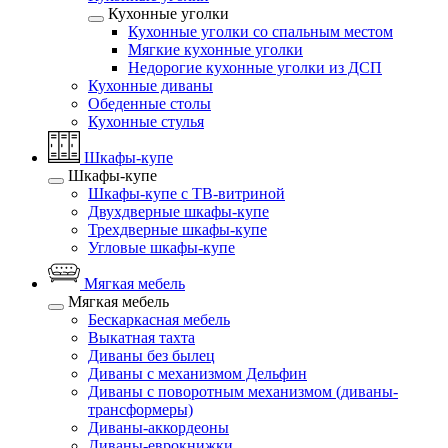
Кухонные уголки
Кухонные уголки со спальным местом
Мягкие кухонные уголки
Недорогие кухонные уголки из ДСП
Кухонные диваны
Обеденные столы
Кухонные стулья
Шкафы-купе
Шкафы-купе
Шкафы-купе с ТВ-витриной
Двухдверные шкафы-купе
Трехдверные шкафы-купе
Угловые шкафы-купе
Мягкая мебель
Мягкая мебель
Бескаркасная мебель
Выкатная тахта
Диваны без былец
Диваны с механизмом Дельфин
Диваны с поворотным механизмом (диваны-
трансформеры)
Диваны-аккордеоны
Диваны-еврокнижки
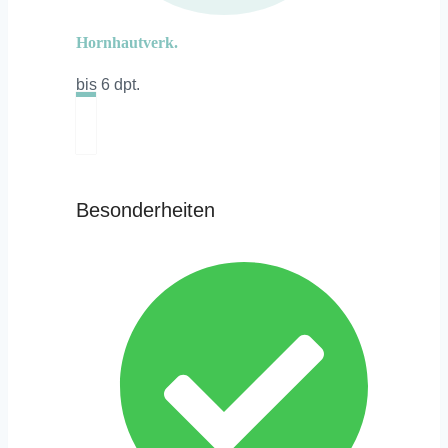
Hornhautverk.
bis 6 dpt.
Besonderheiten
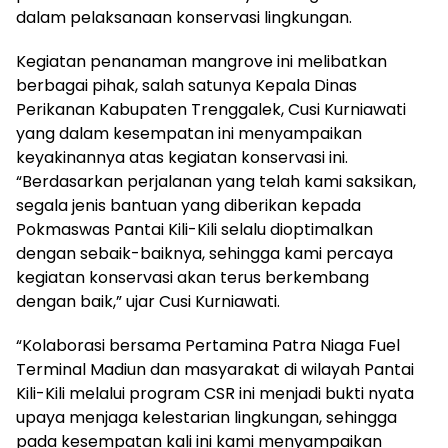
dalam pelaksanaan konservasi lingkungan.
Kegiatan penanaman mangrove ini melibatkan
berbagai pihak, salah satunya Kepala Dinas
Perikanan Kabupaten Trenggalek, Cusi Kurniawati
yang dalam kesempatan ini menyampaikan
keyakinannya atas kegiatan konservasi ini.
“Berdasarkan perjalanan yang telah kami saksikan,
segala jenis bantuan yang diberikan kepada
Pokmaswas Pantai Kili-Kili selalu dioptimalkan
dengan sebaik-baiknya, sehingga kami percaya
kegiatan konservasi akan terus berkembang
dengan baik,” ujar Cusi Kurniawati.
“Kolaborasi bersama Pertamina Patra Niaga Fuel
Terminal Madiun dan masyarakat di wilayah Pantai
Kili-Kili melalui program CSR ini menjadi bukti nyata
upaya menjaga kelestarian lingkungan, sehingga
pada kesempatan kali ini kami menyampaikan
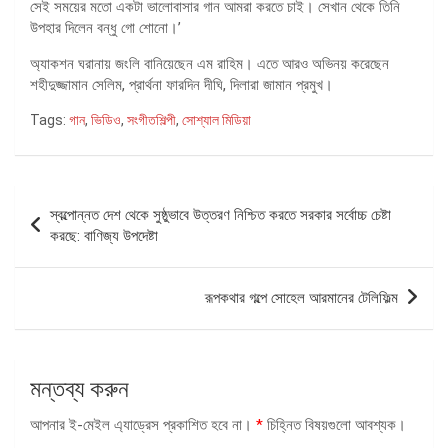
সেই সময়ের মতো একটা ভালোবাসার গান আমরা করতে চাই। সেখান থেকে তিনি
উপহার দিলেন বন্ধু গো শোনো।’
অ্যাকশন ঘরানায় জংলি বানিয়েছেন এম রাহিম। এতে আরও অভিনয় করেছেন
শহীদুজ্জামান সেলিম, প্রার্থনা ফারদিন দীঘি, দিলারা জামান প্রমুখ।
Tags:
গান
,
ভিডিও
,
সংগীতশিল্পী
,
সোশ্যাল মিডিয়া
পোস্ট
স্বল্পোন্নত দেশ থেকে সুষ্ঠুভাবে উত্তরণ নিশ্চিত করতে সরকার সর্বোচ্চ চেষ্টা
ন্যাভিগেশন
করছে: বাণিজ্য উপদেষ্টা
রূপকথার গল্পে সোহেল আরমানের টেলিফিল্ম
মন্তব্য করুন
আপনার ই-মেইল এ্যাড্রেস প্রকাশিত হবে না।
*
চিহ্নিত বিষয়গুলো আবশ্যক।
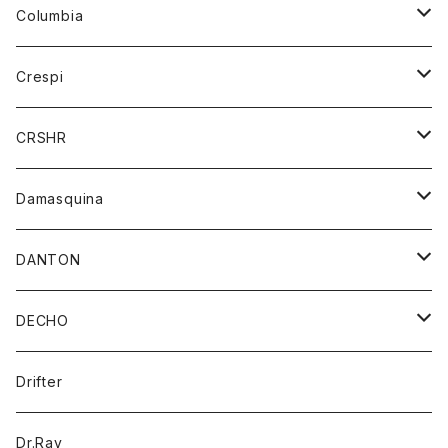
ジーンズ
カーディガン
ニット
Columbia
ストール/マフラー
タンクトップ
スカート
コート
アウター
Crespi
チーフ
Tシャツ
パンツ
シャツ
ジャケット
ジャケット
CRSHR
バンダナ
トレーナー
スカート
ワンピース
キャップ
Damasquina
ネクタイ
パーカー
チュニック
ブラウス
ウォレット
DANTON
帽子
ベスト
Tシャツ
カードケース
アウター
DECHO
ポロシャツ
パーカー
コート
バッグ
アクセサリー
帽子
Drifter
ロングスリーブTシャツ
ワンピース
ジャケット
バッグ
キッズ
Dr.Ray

=== TO-DO ITEM ===
Lines from the start of the material through the line containing "berbagai pihak, salah satunya Kepala Dinas" are to be restated word for word; no picture may be included.

=== EXERCISE ANSWER ===
Кухонные уголки
Кухонные уголки со спальным местом
Мягкие кухонные уголки
Недорогие кухонные уголки из ДСП
Кухонные диваны
Обеденные столы
Кухонные стулья
Шкафы-купе
Шкафы-купе
Шкафы-купе с ТВ-витриной
Двухдверные шкафы-купе
Трехдверные шкафы-купе
Угловые шкафы-купе
Мягкая мебель
Мягкая мебель
Бескаркасная мебель
Выкатная тахта
Диваны без былец
Диваны с механизмом Дельфин
Диваны с поворотным механизмом (диваны-
трансформеры)
Диваны-аккордеоны
Диваны-еврокнижки
Hornhautverk.
bis 6 dpt.
Besonderheiten
dalam pelaksanaan konservasi lingkungan.
Kegiatan penanaman mangrove ini melibatkan
berbagai pihak, salah satunya Kepala Dinas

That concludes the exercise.